Supplied material START
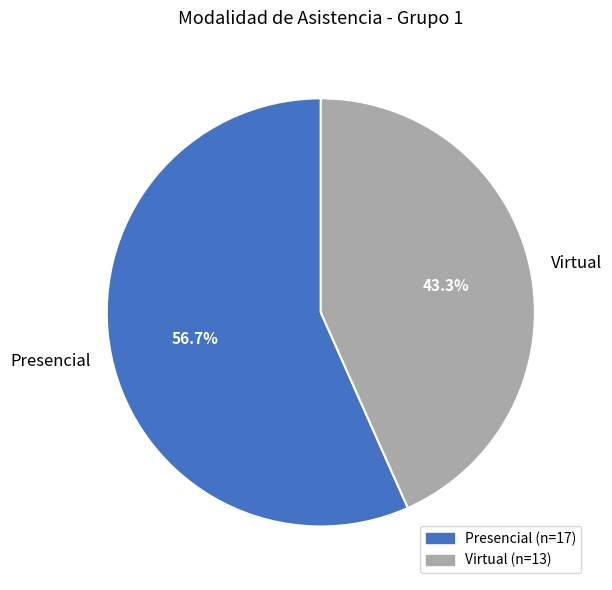

What percentage is the Presencial slice, to the nearest percent?

57%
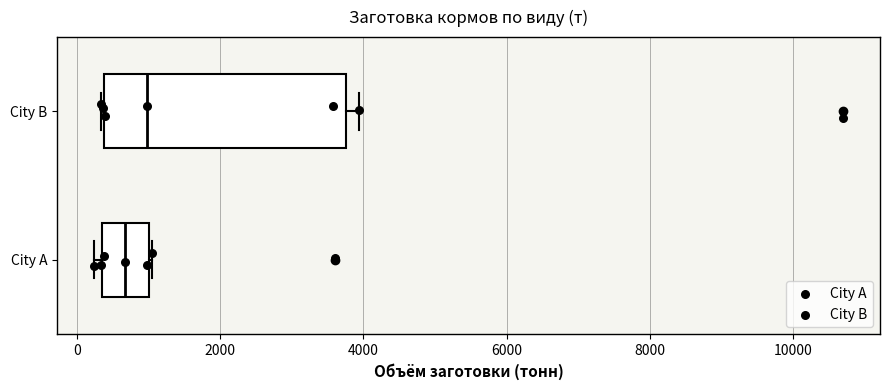

Which box has the furthest to the left median line?

City A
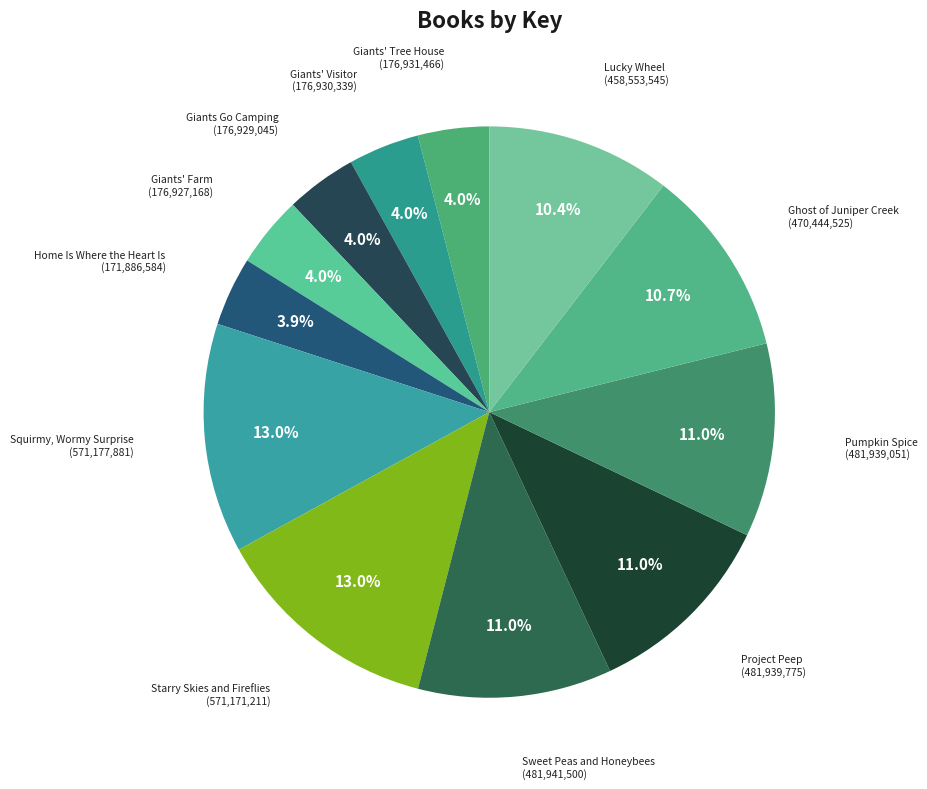

How many segments does this pie chart have?

12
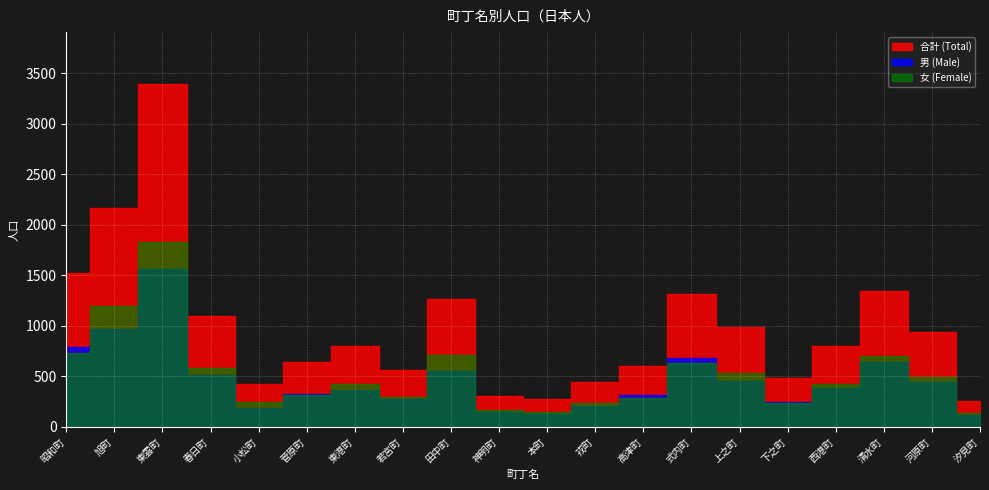

What is the sum of all 女 values?

10341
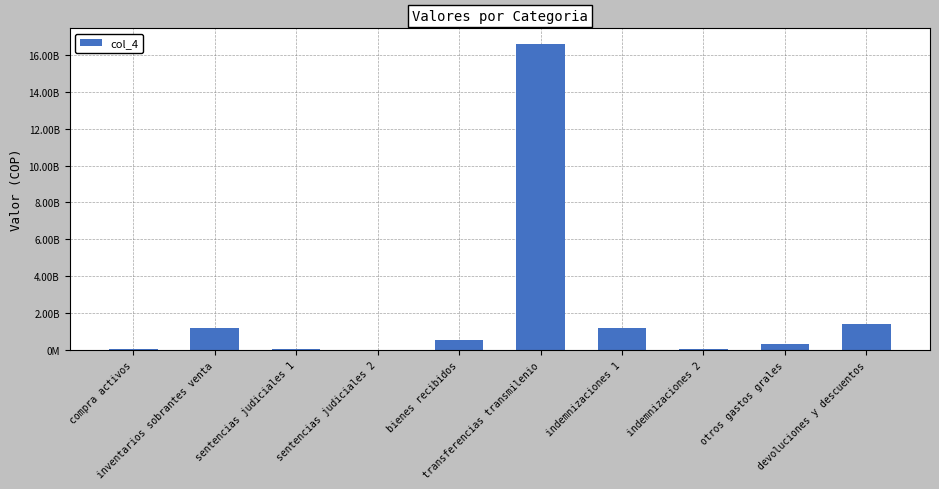

Reading right to left, list all the values displayed in this chart.

1384632669	308597785	43978914	1211719104	16603894796	567312604	8300823	76372479	1220777500	72662863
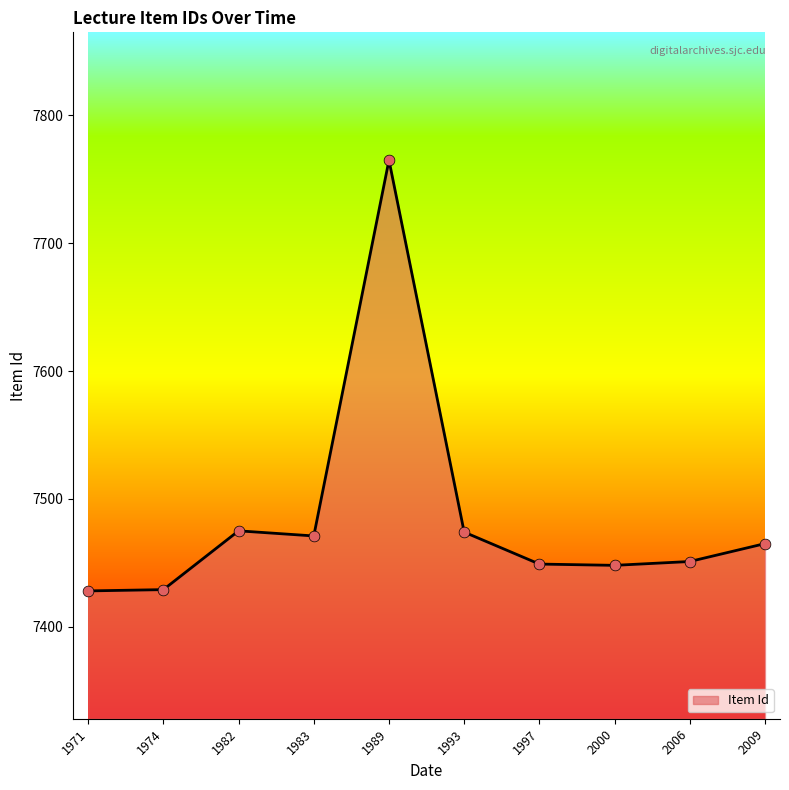

What is the change in value from 1983 to 2000?

-23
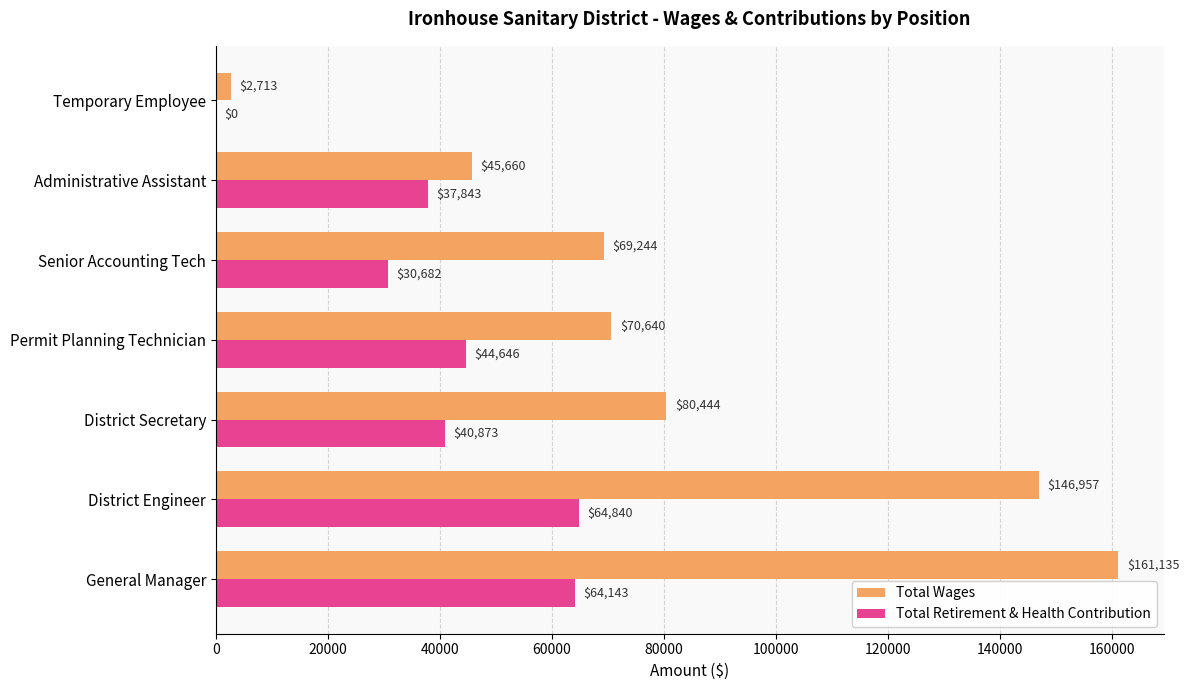

Count the number of data series in this chart.

2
Supplied material END
» Task
Reproduce every one of the records above word for word, leaving out the pictures.

» Response to this exercise
What percentage is the Presencial slice, to the nearest percent?

57%

Which box has the furthest to the left median line?

City A

How many segments does this pie chart have?

12

What is the sum of all 女 values?

10341

Reading right to left, list all the values displayed in this chart.

1384632669	308597785	43978914	1211719104	16603894796	567312604	8300823	76372479	1220777500	72662863

What is the change in value from 1983 to 2000?

-23

Count the number of data series in this chart.

2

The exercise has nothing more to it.